## SHORT EXERCISE:
Write the next part of the forum post below about Laddie the gelding, picking up right after its last sentence.

## TEXT BLOCK:
==============================
4299 Views 196 Replies 16 Participants Last post by  dogpatch
I hope I am doing this right. I seem to be very sub-forum challenged! Anyway, this is a continuation of my recent posts in other sub-forums.

Just for amusement's sake, what the heck is "Dogpatch"? For those who aren't old enough to remember, Dogpatch is a ficticious place in a cartoon strip from the 20th century. Kind of a political satire. It was a poverty stricken dump of a community in the back country someplace. We moved to this place in 1980 and it acquired its nickname almost immediately, being a tommy-tumbledown dump, with past residents being of a reportedly unsavory character. The nickname stuck and we still find it amusing.

Anybody who's been kind enough to read my recent posts knows my current project is Laddie, a half Clydesdale, half Standardbred gelding, about 23 years old. A very gentle but troubled soul. I'll just pick up where I left off.
==============================
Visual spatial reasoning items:
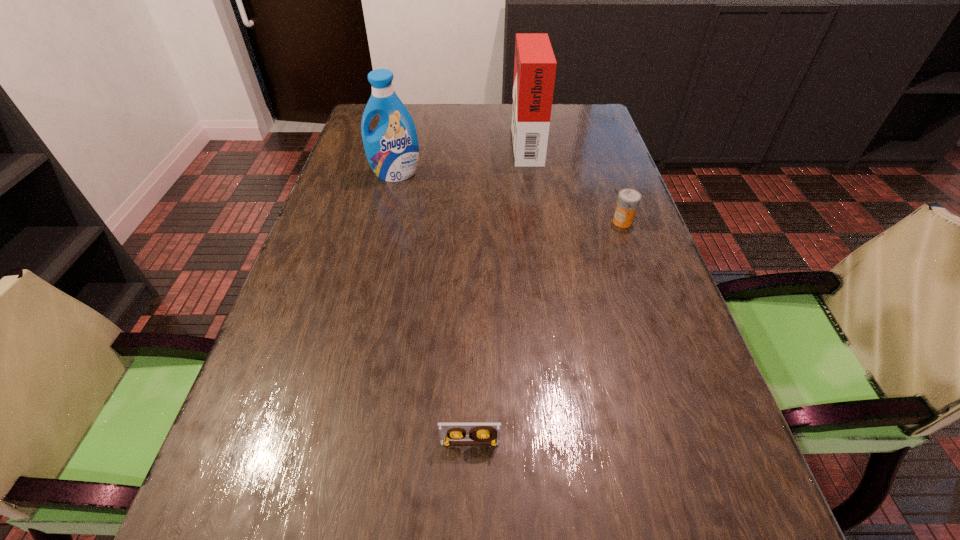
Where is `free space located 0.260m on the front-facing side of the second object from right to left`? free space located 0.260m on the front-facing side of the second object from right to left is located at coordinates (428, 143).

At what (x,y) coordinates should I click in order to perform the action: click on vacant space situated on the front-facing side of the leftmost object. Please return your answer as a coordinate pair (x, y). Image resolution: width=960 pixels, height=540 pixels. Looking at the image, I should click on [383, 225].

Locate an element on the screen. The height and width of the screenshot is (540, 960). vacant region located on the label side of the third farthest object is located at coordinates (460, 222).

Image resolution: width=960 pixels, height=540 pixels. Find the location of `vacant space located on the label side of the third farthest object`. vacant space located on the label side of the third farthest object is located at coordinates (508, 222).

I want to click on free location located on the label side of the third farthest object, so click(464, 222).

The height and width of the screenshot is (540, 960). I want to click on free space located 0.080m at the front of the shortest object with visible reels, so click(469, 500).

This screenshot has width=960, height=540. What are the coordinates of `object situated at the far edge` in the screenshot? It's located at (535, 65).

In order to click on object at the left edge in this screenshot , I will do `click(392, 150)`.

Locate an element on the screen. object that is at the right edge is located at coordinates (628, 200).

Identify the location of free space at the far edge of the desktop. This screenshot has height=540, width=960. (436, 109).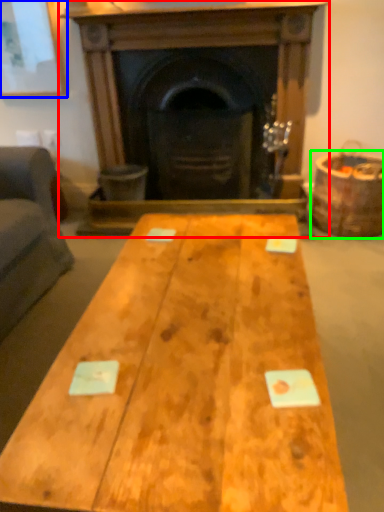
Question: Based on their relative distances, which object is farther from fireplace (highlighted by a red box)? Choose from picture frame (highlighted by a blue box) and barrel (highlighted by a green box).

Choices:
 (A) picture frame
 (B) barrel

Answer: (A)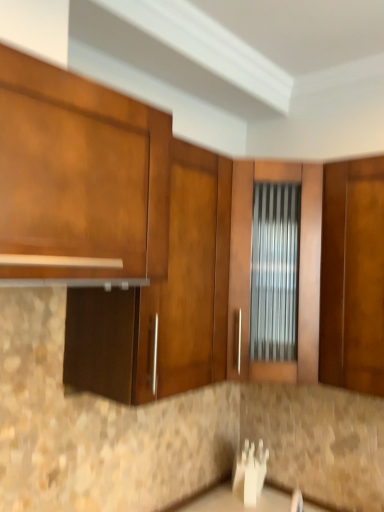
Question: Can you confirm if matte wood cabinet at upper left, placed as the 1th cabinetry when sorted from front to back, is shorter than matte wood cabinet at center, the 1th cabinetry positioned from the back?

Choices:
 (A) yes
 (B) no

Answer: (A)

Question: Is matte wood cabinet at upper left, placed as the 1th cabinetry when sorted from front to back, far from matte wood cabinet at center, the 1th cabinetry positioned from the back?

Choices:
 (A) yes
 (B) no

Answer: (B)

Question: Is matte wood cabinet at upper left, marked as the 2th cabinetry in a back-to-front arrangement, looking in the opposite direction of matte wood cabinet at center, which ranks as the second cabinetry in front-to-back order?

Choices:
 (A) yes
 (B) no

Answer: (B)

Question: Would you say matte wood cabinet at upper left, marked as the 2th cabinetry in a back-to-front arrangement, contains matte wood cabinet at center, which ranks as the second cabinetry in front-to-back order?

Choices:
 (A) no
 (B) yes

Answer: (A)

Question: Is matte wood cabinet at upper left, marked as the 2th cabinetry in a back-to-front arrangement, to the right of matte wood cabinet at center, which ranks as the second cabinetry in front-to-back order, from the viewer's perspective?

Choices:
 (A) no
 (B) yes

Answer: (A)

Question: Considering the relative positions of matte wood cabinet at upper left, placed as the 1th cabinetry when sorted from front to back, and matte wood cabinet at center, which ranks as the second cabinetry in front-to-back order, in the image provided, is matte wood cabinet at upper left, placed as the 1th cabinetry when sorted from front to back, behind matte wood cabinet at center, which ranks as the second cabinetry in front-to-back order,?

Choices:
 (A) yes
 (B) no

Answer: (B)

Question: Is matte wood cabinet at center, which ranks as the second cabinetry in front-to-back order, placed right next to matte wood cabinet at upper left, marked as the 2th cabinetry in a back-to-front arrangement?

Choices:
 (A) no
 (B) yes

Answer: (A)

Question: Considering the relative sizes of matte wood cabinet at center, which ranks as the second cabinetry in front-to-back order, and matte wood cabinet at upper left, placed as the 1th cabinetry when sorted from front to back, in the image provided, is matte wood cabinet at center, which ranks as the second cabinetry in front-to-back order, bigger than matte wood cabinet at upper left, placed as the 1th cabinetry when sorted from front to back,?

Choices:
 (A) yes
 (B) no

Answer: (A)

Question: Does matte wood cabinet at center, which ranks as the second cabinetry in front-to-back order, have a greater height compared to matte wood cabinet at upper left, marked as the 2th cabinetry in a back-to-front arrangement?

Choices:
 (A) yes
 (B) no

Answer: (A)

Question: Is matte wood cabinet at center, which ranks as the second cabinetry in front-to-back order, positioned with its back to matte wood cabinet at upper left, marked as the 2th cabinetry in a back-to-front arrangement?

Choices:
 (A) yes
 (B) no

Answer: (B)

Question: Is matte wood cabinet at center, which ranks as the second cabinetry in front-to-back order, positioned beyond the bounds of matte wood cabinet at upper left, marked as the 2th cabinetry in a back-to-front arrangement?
==============================
## EXERCISE RESULT:
Laddie and I continued to work on jogging on the right rein, but we've hit the anticipation/anxiety threshold and Laddie's responses were deteriorating a little bit. I was asking for some "long interval" transitions, jogging from one letter to the next, dropping to a walk, jogging again, etc. But the "whoa" button got messed up, he wasn't stopping quite as well when asked, REALLY anticipating the jog cue and tensing up because I was starting to use a little more rein pressure to get the downward or stop transition, and he responded by getting a little more bracey.

There's no way at this point that I'm going to let him fall apart! So we backed our transitions down to walk/whoa/stand and abandoned the jog for the rest of the lesson. Stops got sloppy, so we just walked a small circle. He "knew" why we had to do this and preferred to stop after that. We did a few really good repetitions, enough to be sure he was relaxed and feeling successful.

Chatted with the neighbor over the fence when we were done, and Laddie stood there with his big ol' head in my arms.

Here is today's mud...er...mug shot. Next time I'll take that ugly halter off.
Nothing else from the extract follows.